UNSCR 1929 will magnify all of these impacts by pointing out more starkly the connection between Iran’s proliferation activities and its oil and gas sector; by underscoring the impact of applying financial pressure on Iran; by denying Iran further supplies of major conventional weapon systems; by increasing the risk to Iran of using cargo vessels and aircraft for transfers of illicit items; and, by encouraging the private sector to follow its sensible instincts in considering the risk of doing business with Iran. On this last point, one little-mentioned impact of our sanctions effort has been a reduction in foreign public support for trade with Iran. The EU made what was previously a call for vigilance an outright ban on new medium-and-long-term trade support to Iran, joining what we have already seen take place more informally by Iranian trading partners around the world. Placing the risk of trade firmly on the backs of those firms engaged in it is shifting not only the financial burden to these firms, but we believe is also compelling a major rethink in whether or not to engage in that trade.

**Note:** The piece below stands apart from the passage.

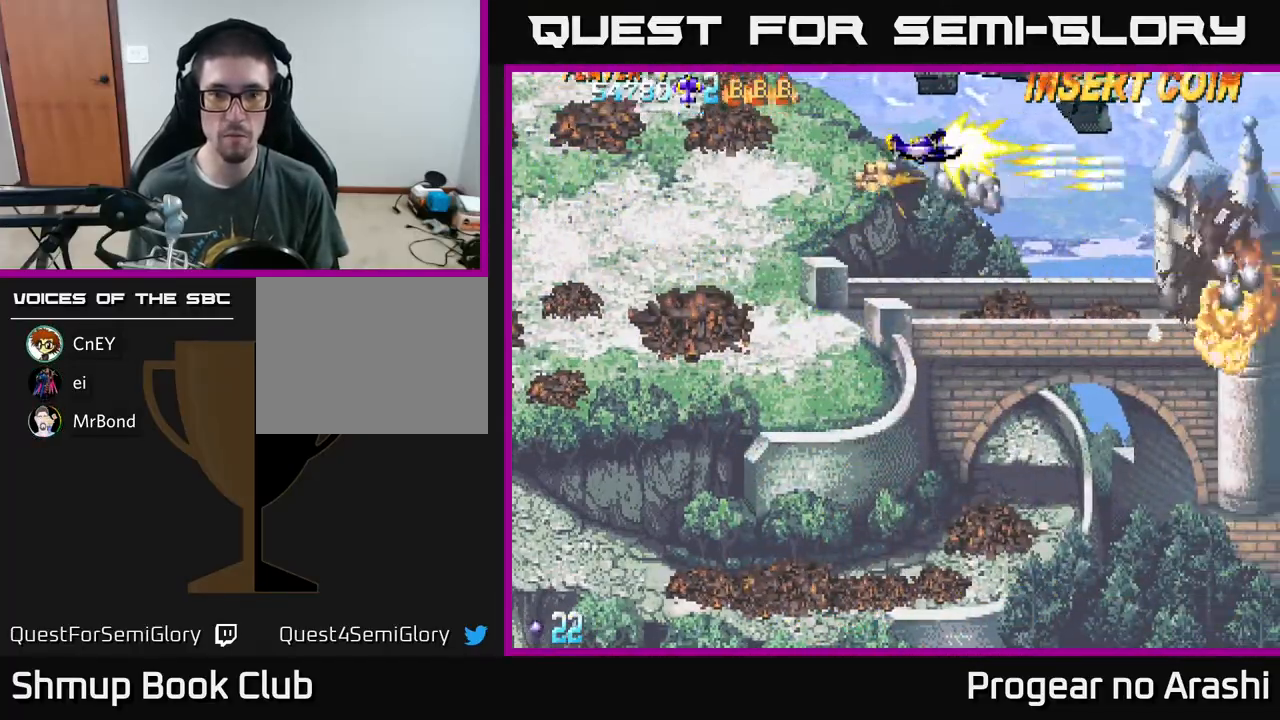
{"buttons": ["A", "DPAD_LEFT"], "left_stick": "center", "events": [[17, "DPAD_LEFT", "down"], [333, "DPAD_UP", "up"]]}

Let me be clear, we are not pursuing sanctions for the sake of sanctions. Our aim is to use this tool of pressure to sharpen the choices that the Iranian government faces, and to press it to negotiate seriously with the international community and the P5+1 on its nuclear program. Pressure is meant to complement, not replace, the diplomatic solution to which we and our partners are still committed. We continue to acknowledge Iran’s right to pursue civilian nuclear power. But with that right comes a profound responsibility to meet its international obligations and reassure the rest of the international community about the exclusively peaceful nature of its intentions. The Foreign Ministers of the P5+1 countries made clear in the statement they issued upon the adoption of UNSCR 1929 that we remain ready to engage with Iran to address these concerns. Our foremost objective is a durable diplomatic solution to the world’s concerns about the Iranian nuclear program and the broader issues at stake with Iran. The choice to adopt a more constructive course is one that Tehran alone can make.

There is growing international pressure on Iran to live up to its obligations – and growing international isolation for Iran if it does not. UNSCR 1929, the Comprehensive Iran Sanctions Accountability and Divestment Act, and the amplifying efforts that I’ve discussed help significantly to sharpen that choice. We are pleased that Congress has given the Administration the tools to increase pressure even further. We will continue to work very hard to implement them and continue to urge our partners to follow suit with their own, tough national sanctions to complement UNSCR 1929. Thank you.